#### WHAT IS REQUIRED:
In the entries below, find the line with "20: (393, 145, 0.65)" and print exactly every line from there up to and including the line with "32: (491, 24, 0.59)", with no other lines.

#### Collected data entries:
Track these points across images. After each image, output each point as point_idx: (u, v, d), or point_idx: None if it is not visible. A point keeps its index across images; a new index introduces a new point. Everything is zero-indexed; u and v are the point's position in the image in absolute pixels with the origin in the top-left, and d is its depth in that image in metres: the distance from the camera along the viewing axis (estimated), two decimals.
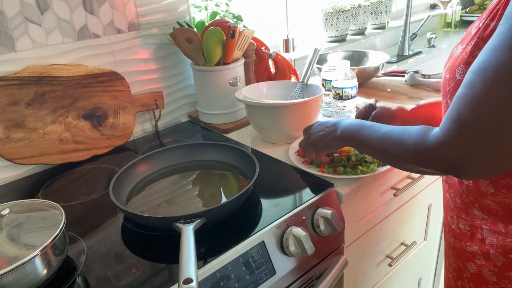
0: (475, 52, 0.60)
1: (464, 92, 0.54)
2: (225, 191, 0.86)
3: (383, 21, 1.91)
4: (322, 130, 0.83)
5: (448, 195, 0.78)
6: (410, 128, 0.63)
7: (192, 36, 1.07)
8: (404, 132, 0.63)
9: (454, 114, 0.54)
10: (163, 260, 0.68)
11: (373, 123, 0.72)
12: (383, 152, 0.68)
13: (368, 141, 0.71)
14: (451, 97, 0.65)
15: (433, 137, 0.57)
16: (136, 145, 1.15)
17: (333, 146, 0.82)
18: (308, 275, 0.80)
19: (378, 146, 0.68)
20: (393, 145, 0.65)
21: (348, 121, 0.79)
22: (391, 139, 0.65)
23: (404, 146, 0.62)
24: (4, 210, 0.66)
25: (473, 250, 0.71)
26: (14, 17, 0.93)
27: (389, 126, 0.68)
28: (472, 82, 0.53)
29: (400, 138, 0.63)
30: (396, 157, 0.65)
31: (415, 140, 0.60)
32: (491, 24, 0.59)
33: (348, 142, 0.78)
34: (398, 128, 0.65)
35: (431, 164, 0.58)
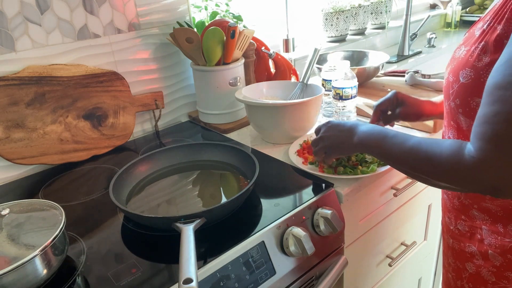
0: (481, 56, 0.59)
1: (496, 109, 0.51)
2: (225, 191, 0.86)
3: (383, 21, 1.91)
4: (337, 134, 0.78)
5: (446, 197, 0.77)
6: (441, 142, 0.58)
7: (192, 36, 1.07)
8: (433, 147, 0.58)
9: (489, 133, 0.51)
10: (163, 260, 0.68)
11: (396, 133, 0.67)
12: (409, 167, 0.63)
13: (392, 153, 0.66)
14: (454, 100, 0.64)
15: (469, 156, 0.53)
16: (136, 145, 1.15)
17: (346, 153, 0.79)
18: (308, 275, 0.80)
19: (403, 160, 0.64)
20: (422, 161, 0.60)
21: (367, 127, 0.73)
22: (420, 154, 0.60)
23: (435, 163, 0.58)
24: (4, 210, 0.66)
25: (471, 250, 0.71)
26: (14, 17, 0.93)
27: (416, 138, 0.63)
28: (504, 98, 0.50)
29: (430, 154, 0.58)
30: (426, 174, 0.60)
31: (448, 158, 0.56)
32: (498, 27, 0.57)
33: (365, 150, 0.73)
34: (427, 142, 0.60)
35: (468, 185, 0.55)
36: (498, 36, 0.57)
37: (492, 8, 0.62)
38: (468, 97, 0.62)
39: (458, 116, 0.65)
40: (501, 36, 0.57)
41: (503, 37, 0.56)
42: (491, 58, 0.58)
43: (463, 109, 0.63)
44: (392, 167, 0.70)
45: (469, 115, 0.63)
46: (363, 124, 0.75)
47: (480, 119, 0.53)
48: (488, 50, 0.58)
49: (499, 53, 0.57)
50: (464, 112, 0.63)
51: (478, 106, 0.60)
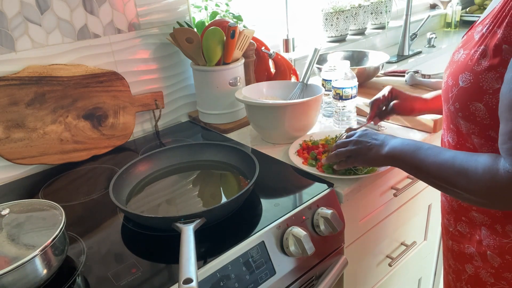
0: (480, 60, 0.59)
1: None
2: (225, 191, 0.86)
3: (383, 21, 1.91)
4: (370, 141, 0.76)
5: (444, 199, 0.77)
6: (476, 157, 0.57)
7: (192, 36, 1.07)
8: (469, 161, 0.57)
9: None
10: (163, 260, 0.68)
11: (431, 146, 0.65)
12: (443, 180, 0.61)
13: (424, 166, 0.64)
14: (454, 103, 0.64)
15: (504, 171, 0.52)
16: (136, 145, 1.15)
17: (373, 163, 0.78)
18: (308, 275, 0.80)
19: (437, 173, 0.62)
20: (456, 176, 0.58)
21: (400, 140, 0.71)
22: (455, 168, 0.59)
23: (470, 177, 0.56)
24: (4, 210, 0.66)
25: (470, 251, 0.71)
26: (14, 17, 0.93)
27: (451, 151, 0.62)
28: None
29: (464, 168, 0.57)
30: (460, 188, 0.59)
31: (483, 172, 0.54)
32: (498, 31, 0.57)
33: (394, 162, 0.72)
34: (462, 155, 0.59)
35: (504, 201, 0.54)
36: (498, 41, 0.57)
37: (491, 11, 0.61)
38: (468, 101, 0.61)
39: (458, 120, 0.65)
40: (501, 41, 0.56)
41: (503, 42, 0.56)
42: (490, 62, 0.58)
43: (463, 113, 0.63)
44: (424, 181, 0.68)
45: (469, 119, 0.63)
46: (396, 138, 0.73)
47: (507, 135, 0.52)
48: (488, 54, 0.58)
49: (498, 57, 0.57)
50: (464, 116, 0.63)
51: (477, 110, 0.61)
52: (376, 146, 0.74)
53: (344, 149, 0.80)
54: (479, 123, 0.61)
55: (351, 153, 0.79)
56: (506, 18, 0.56)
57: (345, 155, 0.80)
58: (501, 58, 0.56)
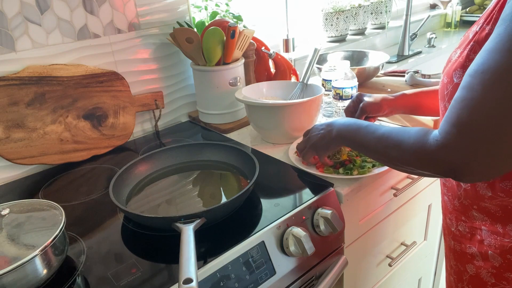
0: (471, 55, 0.60)
1: (462, 95, 0.53)
2: (225, 191, 0.86)
3: (383, 21, 1.91)
4: (318, 133, 0.83)
5: (446, 198, 0.78)
6: (409, 130, 0.62)
7: (192, 36, 1.07)
8: (402, 134, 0.62)
9: (454, 118, 0.54)
10: (163, 260, 0.68)
11: (369, 124, 0.72)
12: (381, 154, 0.67)
13: (365, 142, 0.70)
14: (449, 100, 0.65)
15: (433, 140, 0.56)
16: (136, 145, 1.15)
17: (331, 147, 0.83)
18: (308, 275, 0.80)
19: (375, 147, 0.68)
20: (391, 147, 0.64)
21: (342, 121, 0.79)
22: (389, 141, 0.65)
23: (402, 148, 0.61)
24: (4, 210, 0.66)
25: (472, 251, 0.71)
26: (14, 17, 0.93)
27: (387, 127, 0.68)
28: (470, 85, 0.52)
29: (398, 140, 0.63)
30: (395, 159, 0.64)
31: (414, 142, 0.59)
32: (486, 28, 0.59)
33: (344, 142, 0.78)
34: (396, 130, 0.65)
35: (430, 167, 0.58)
36: (486, 36, 0.58)
37: (485, 11, 0.63)
38: None
39: None
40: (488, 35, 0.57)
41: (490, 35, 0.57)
42: None
43: None
44: (368, 156, 0.75)
45: None
46: (340, 119, 0.80)
47: (451, 104, 0.55)
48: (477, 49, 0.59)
49: None
50: None
51: None
52: (325, 133, 0.81)
53: (305, 149, 0.87)
54: None
55: (311, 148, 0.85)
56: (494, 15, 0.58)
57: (311, 152, 0.86)
58: None
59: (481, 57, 0.53)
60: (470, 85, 0.52)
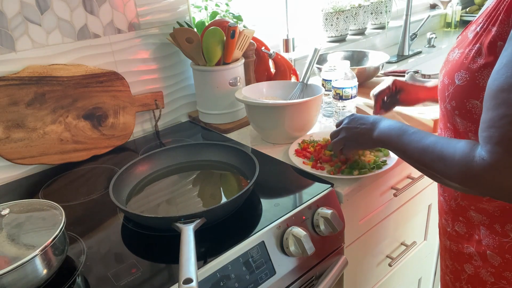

#### REPLY TO THE TASK:
20: (393, 145, 0.65)
21: (348, 121, 0.79)
22: (391, 139, 0.65)
23: (404, 146, 0.62)
24: (4, 210, 0.66)
25: (473, 250, 0.71)
26: (14, 17, 0.93)
27: (389, 126, 0.68)
28: (472, 82, 0.53)
29: (400, 138, 0.63)
30: (396, 157, 0.65)
31: (415, 140, 0.60)
32: (491, 24, 0.59)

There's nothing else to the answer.